You finally had the courage to look at him, and you caught a glimpse of what you would have thought was sadness in his eyes if it hadn’t been blinked away so quickly, soon replaced with that same unreadable smile.
“Whatever you want, Kitten,” he replied, “This doesn’t have to be anything more than what it is.”
You let out a breath of relief.
He walked you home that night (or morning, considering it was 1am), still trying your best to set boundaries even though you pretty much let him thoroughly wreck you.
He didn’t give you a kiss goodbye, instead sheepishly waving when he sees you entering the door to your apartment, saying he’ll shoot you a text tomorrow.
You thought things would be weird between the two of you after that night, but you were happy to find that it wasn’t.
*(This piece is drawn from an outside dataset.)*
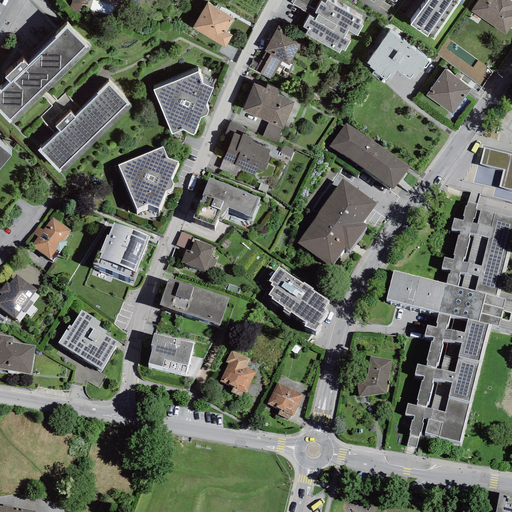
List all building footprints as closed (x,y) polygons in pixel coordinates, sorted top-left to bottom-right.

You had managed to rekindle your friendship with Kuroo – meeting up to study, grabbing lunch if you had the time, maybe catching the occasional movie.
Though, you didn’t tell Eri about the added benefits.
(Kuroo Tetsu-hoe) Today: 12:37AM
You up?
[To: Kuroo Tetsu-hoe] Today: 12:49AM
Yeah, doing my Lit. paper.
(Kuroo Tetsu-hoe) Today: 12:50AM
Wanna do me instead?
[To: Kuroo Tetsu-hoe] Today: 12:58AM
Say less.
ou didn’t have to tell Eri about the added benefits – she wasn’t dumb, where else would her roommate be going in the middle of night?
You’ve had other men before, going through your fair share of sexual experiences before climbing into bed with Kuroo.
But he was still managing to show you new things, reaching spots you never even knew existed before, putting his mouth in places that made your eyes water and lungs burn from gasping for air.
You can’t explain the feeling you get when he’s running his hands across your body, and when he stares at you and nothing but you while he’s pumping into you and making you feel so full in more ways than one, it’s something akin to a chemical reaction.
There was one time, when he took a belt, secured it against his head post before he brought your legs up to –
“Earth to Y/N,” Kuroo said, waving a hand in front of your face.
“Sorry,” you said, shrugging your shoulders, “I was having a flashback.”
Kuroo smirked, knowing exactly what you meant.
The two of you were lying in bed, your back against his chest and a strong arm wrapped around your waist.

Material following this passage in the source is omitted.